Конечно, иконы на такой выставке не могут не доминировать. Представлены все главные центры иконописи, и ее разные варианты — от величественных деисусных чинов до скромных «таблеток», от византийских образцов до северных наивов-экспрессионистов, вплоть до Симона Ушакова и парсун. Картину разнообразят деревянные Георгии Победоносцы, колокола, шитая пелена Сергия Радонежского, автограф королевы Анны Ярославны, белокаменная львиная морда XII века с собора во Владимире и ультрамариновые изразцы —> Семена Полубеса и, наконец, самый объемный экспонат — модель Смольного монастыря, собственноручно изготовленная Бартоломео Растрелли.

Но «Святая Русь» — не банальный парад шедевров, а скорее иллюстрация к историческим событиям, изложенным внятно и коротко, как урок, на таблицах в каждом из залов. Что такое Киевская Русь, как была устроена новгородская республика, почему убили царевича Дмитрия, в чем была миссия патриарха Никона, чем славен тишайший Алексей Михайлович и так далее.

Примечательно, что все экспликации — на двух языках: французском и русском, видимо, организаторы выставки изначально рассчитывали и на интерес мощной русской диаспоры. По идее, потомки белой эмиграции должны рыдать от умиления, глядя на такое вот благолепие, а парижские кутюрье — точить карандаши, чтоб перерисовать мотивчик для очередной коллекции в русском стиле. Не зря в сувенирной лавочке, кроме каталогов и открыток, продаются и расписные пасхальные яички, и диски с записями русских песен Реброва, и прочая цыганщина, прочно ассоциирующаяся у французов с Россией, которую мы все потеряли. Но вот мысль продавать и магниты на холодильник с репродукциями икон озадачивает.
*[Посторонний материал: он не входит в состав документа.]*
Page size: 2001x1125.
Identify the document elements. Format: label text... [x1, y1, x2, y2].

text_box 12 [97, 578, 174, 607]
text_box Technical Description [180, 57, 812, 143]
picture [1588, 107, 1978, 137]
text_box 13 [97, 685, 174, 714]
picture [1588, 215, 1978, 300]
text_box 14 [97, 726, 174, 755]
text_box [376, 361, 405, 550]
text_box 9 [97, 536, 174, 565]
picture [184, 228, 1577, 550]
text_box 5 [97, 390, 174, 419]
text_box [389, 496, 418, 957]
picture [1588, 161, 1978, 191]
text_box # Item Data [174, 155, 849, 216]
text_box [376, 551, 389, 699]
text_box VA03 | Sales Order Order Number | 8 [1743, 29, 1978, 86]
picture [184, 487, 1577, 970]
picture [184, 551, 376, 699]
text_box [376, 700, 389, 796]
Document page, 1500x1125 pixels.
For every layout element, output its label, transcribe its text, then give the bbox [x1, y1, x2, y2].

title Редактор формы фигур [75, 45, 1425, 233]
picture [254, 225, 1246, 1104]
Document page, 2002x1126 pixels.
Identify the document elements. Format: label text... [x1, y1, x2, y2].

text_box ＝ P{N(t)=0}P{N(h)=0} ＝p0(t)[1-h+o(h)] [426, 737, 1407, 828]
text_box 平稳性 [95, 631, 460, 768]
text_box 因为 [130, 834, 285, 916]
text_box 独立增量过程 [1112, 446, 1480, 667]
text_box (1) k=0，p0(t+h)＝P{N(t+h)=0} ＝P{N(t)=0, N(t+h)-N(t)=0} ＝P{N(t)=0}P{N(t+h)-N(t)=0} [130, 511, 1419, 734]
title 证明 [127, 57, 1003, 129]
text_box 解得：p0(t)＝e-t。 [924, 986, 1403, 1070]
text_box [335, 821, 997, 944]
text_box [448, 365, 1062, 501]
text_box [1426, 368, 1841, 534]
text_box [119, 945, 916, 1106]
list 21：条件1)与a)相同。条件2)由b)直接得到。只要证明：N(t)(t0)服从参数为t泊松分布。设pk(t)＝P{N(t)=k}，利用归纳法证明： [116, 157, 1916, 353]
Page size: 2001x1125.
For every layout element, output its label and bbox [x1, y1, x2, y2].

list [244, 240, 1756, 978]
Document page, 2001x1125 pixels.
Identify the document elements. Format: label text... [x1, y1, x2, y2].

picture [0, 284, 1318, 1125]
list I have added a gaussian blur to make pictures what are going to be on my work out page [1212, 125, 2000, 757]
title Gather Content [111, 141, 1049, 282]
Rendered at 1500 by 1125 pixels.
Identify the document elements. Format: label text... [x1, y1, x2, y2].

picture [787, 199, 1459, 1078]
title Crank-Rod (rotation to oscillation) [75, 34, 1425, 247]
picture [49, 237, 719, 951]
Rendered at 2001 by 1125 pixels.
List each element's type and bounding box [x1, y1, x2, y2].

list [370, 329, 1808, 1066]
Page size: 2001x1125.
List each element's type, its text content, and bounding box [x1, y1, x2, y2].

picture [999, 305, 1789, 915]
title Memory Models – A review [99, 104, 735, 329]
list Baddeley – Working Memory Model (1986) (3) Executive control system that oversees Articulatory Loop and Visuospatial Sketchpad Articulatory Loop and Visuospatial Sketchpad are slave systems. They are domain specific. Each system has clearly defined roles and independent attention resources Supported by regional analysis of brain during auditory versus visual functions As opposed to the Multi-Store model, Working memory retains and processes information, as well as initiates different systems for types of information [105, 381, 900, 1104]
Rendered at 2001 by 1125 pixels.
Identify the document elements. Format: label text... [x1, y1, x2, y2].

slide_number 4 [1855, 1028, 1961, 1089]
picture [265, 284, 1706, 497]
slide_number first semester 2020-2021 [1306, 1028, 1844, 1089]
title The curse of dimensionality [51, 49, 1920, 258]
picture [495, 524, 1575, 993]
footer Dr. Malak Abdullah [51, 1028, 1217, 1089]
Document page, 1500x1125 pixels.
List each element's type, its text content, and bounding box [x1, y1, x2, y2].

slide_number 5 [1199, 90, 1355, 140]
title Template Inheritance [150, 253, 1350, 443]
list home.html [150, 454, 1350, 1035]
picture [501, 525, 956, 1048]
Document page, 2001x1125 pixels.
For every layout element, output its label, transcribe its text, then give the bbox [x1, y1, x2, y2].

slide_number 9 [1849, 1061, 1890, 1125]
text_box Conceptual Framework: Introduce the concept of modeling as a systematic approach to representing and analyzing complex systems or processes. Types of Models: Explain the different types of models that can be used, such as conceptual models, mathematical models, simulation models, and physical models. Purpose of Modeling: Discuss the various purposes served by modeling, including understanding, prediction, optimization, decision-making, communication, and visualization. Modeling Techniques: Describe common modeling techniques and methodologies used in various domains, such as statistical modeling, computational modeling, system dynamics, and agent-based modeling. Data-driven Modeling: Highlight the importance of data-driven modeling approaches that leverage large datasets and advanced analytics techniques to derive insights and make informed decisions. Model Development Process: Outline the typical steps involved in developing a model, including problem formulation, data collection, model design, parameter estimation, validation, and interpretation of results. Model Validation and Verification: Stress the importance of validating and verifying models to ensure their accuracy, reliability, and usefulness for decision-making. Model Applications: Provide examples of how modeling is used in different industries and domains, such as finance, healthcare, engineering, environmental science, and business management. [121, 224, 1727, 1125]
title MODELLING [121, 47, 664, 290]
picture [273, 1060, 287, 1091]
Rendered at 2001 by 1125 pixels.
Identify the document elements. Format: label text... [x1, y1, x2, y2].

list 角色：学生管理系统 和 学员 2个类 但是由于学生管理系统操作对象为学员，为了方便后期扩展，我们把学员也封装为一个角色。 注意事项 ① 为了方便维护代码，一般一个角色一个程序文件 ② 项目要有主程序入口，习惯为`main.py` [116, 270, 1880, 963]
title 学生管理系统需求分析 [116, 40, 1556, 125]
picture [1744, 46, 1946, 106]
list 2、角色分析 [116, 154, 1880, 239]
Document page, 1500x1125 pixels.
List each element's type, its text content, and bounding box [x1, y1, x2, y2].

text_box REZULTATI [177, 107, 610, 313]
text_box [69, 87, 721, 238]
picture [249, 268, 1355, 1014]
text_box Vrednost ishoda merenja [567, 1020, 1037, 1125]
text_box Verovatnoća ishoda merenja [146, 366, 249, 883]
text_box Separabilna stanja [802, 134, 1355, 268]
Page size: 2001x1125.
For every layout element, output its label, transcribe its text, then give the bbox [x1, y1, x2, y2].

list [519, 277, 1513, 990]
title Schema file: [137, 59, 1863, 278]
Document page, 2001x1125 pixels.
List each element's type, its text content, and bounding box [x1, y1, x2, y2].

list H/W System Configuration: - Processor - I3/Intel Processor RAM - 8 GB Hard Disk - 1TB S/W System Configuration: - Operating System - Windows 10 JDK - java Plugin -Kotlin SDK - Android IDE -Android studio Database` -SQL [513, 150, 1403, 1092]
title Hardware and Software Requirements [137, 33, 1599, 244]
Неужели насмарку все усилия объяснить эту самую святость, затраченные организаторами выставки: около иконы с изображением Василия Блаженного объясняется, кто такие юродивые, описываются самые почитаемые на Руси святые и главные иконографии Богоматери — Панагия, Одигитрия, или это всего лишь издержки музейной индустрии, и эстеты, и знатоки оценят серьезность увиденного? Пока я над этим размышляла, ко мне подошел музейный охранник и, опознав во мне русскую, вежливо спросил, что значит «секир-башка»? Поистине, каждый понимает «Святую Русь» в меру своей профессии.